Sunday Life

| 16.4°C Belfast

Ballyclare boy's future is in good hands thanks to groundbreaking bionic technology


Izaak Harson

Izaak Harson

Izaak Harson

Izaak Harson


Izaak Harson

Little Izaak Harson has been given a chance to try out some groundbreaking technology that could change his life.

The six-year-old - who was born without his right hand – visited Musgrave Park Hospital in south Belfast for an open day which showcased the many services on offer for patients who have lost limbs.

The Ballyclare schoolboy was offered a unique opportunity to try out one of the bionic hands that he may one day use to carry out day-to-day activities most of us take for granted.

His mum, Victoria, 38, explained: “Izaak was born with upper limb deficiency.

“The doctors don’t really know what caused it, there are a few different theories but nothing conclusive.

“He’s never really let it hold him back.”

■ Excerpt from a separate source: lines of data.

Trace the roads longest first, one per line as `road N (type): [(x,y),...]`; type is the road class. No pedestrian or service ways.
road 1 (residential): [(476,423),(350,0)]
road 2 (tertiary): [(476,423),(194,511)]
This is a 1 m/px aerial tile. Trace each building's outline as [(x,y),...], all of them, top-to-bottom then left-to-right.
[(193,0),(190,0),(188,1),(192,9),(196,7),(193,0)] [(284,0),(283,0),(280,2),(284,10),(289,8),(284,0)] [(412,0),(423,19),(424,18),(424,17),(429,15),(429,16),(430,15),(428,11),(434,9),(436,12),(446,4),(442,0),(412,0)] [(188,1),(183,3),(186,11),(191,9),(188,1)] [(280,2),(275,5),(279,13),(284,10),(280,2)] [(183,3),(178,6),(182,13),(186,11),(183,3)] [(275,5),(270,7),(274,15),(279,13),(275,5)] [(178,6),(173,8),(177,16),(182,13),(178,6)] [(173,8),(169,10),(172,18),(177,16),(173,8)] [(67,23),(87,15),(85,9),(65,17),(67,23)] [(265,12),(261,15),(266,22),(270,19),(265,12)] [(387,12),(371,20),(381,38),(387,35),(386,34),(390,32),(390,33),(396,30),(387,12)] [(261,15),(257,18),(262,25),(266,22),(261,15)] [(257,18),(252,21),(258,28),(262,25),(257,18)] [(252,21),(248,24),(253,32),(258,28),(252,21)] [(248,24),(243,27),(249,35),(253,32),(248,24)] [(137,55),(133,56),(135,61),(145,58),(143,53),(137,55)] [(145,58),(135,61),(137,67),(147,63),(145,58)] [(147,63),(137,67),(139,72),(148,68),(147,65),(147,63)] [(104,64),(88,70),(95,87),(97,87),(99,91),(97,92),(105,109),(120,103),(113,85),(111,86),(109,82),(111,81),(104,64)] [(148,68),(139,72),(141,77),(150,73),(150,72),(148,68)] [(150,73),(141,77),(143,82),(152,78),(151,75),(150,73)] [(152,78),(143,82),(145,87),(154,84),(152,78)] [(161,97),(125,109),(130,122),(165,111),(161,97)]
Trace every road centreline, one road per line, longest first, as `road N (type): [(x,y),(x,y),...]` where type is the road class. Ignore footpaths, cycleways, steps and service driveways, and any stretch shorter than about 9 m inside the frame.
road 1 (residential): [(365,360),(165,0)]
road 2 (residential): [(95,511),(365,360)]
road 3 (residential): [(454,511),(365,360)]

Victoria said they had no idea Izaak would be born without his hand, as nothing was picked up in scans.

But even when she discovered her son’s disability, Victoria refused to think the worst.

“At the start they thought it was maybe part of a bigger issue so he had to have all sorts of tests done, on his heart and things like that, to make sure there was nothing else wrong,” she said.

“To be honest, it didn’t really worry me too much. We would be Christian people and we haven’t been as affected as some other people because some parents nearly go through a stage of mourning.

“I’m not saying what’s right or wrong, but we just didn’t have that experience.

“At the moment, he uses a myoelectric hand which he has to help him grasp things.

“We got it through the service at Musgrave Park, they’re really fantastic.

“He sees the consultant a couple of times a year and they always say that if there is anything he wants to do then we’re to speak to them and they will see what they can do.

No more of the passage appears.